Shares of Dollar General fell more than 7 percent Tuesday to their lowest level since March after the discount retail giant's top executives said they see "growing near-term pressures that are impacting [...] customers’ confidence and spending, and a challenging competitive environment."
Shares of Goodlettsville-based Dollar General (Ticker: DG) ended trading Tuesday at $42.94, down 7.8 percent on the day. Volume was very heavy, with more than 28 million shares trading versus a daily average of about 6.2 million.
The stock price drop came despite a third-quarter earnings report that beat analysts' estimates of 60 cents per share by two cents. Net income jumped 21 percent from the fall of 2011 to $208 million while revenues rose 10 percent to almost $4 billion. Gross margins for the quarter were down slightly to 30.9 percent while same-store sales rose 4 percent.
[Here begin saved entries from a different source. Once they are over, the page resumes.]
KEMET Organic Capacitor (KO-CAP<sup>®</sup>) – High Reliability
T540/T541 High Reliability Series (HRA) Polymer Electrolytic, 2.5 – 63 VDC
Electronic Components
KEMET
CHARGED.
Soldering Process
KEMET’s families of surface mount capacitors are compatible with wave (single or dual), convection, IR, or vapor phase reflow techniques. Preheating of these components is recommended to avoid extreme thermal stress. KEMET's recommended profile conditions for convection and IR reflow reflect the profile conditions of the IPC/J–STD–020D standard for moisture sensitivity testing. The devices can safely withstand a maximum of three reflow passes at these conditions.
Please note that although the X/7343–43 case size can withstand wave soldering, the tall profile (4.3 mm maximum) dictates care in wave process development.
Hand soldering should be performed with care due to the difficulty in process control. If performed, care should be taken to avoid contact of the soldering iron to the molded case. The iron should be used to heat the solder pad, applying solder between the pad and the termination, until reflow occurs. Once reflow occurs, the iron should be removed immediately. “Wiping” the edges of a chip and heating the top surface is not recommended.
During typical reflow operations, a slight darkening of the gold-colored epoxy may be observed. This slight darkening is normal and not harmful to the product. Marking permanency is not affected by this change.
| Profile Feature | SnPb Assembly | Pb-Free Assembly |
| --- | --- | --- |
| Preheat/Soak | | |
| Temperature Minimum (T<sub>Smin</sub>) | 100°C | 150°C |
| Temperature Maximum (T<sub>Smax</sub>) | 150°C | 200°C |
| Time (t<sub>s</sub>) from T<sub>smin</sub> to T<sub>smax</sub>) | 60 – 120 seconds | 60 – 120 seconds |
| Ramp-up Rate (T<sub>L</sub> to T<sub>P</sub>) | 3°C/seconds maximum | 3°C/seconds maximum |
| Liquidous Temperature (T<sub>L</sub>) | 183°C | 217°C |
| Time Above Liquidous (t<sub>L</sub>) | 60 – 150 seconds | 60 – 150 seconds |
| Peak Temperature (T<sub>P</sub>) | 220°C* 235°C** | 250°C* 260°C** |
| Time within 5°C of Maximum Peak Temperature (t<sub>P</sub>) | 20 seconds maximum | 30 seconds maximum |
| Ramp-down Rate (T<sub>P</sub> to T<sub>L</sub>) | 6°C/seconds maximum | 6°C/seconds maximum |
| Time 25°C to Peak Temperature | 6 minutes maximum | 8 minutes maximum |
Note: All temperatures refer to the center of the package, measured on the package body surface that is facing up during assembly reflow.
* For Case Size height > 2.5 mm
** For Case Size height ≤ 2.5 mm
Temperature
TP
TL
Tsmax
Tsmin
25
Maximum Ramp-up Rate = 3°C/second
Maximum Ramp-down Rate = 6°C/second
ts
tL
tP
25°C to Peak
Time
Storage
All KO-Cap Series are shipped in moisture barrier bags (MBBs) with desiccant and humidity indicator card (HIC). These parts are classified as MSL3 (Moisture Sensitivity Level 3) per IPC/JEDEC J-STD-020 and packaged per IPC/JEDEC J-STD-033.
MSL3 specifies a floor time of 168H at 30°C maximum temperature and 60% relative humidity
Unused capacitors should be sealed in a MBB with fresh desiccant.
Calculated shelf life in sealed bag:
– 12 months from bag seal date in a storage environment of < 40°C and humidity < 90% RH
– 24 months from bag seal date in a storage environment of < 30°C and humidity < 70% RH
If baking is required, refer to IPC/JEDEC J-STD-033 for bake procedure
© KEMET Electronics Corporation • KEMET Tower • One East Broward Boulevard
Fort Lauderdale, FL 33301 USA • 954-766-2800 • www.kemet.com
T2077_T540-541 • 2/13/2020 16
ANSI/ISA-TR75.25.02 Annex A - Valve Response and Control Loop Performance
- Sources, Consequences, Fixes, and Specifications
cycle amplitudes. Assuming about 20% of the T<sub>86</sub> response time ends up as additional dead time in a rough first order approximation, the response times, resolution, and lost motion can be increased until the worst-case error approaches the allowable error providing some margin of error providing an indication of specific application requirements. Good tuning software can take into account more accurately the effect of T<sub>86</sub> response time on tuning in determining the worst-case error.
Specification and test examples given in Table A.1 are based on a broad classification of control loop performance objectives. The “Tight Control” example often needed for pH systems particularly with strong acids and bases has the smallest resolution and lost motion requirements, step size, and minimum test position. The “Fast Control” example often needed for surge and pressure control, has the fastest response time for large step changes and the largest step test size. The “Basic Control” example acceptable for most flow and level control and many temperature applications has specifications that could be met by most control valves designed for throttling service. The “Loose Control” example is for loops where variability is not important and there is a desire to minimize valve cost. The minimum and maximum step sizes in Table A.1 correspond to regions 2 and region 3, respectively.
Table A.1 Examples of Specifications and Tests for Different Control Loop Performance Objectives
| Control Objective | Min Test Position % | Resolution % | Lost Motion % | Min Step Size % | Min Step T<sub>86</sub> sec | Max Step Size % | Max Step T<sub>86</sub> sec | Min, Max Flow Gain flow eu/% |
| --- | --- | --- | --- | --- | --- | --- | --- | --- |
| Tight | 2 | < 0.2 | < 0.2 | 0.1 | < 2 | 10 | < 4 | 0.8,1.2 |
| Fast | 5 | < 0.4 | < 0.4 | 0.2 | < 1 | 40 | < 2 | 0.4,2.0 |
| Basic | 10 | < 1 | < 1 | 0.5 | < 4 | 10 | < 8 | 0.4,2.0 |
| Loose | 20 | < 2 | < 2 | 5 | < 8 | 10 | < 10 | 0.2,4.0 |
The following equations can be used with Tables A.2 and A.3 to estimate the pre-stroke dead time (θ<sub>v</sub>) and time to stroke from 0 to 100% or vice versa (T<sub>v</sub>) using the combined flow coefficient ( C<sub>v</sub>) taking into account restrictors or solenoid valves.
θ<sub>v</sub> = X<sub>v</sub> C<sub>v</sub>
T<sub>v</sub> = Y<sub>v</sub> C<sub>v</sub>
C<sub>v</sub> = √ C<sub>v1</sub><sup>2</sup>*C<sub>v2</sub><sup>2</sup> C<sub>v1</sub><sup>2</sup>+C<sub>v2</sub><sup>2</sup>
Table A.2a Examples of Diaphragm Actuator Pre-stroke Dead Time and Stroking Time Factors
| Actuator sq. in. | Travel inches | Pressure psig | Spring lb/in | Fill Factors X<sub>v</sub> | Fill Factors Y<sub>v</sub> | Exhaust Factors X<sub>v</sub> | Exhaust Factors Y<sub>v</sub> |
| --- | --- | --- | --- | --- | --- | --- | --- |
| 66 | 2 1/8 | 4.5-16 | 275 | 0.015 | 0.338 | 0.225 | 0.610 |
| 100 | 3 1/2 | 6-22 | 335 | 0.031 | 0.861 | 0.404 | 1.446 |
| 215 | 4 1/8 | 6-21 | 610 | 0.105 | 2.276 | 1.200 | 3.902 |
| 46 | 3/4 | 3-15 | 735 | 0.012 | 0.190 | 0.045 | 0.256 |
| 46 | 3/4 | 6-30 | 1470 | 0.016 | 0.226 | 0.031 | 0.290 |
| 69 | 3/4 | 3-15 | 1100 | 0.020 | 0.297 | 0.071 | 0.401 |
But those numbers were overshadowed by a cautious outlook for the company's fiscal fourth quarter. On his team's conference call with analysts and investors, Chairman, President and CEO Rick Dreiling said Dollar General's core customer is growing increasingly "tight-fisted" and concerned about the broader economic environment and that spending has become much more erratic from week to week. Dreiling said the market is showing "vacillation like I've never seen before."
"We've coined the phrase here that there are more days than there are dollars for the customer," he said.
That has led some competitors to grow more aggressive with advertising, coupons and even outright price cuts. Given Dollar General's focus on growing sales — even if it means sacrificing some profitability in the short term — that's not something the company will let pass.
"We have made the decision in Q4 to protect unit growth and we intend to respond to that," Dreiling said, adding that such efforts will focus on categories like coffee and cereals.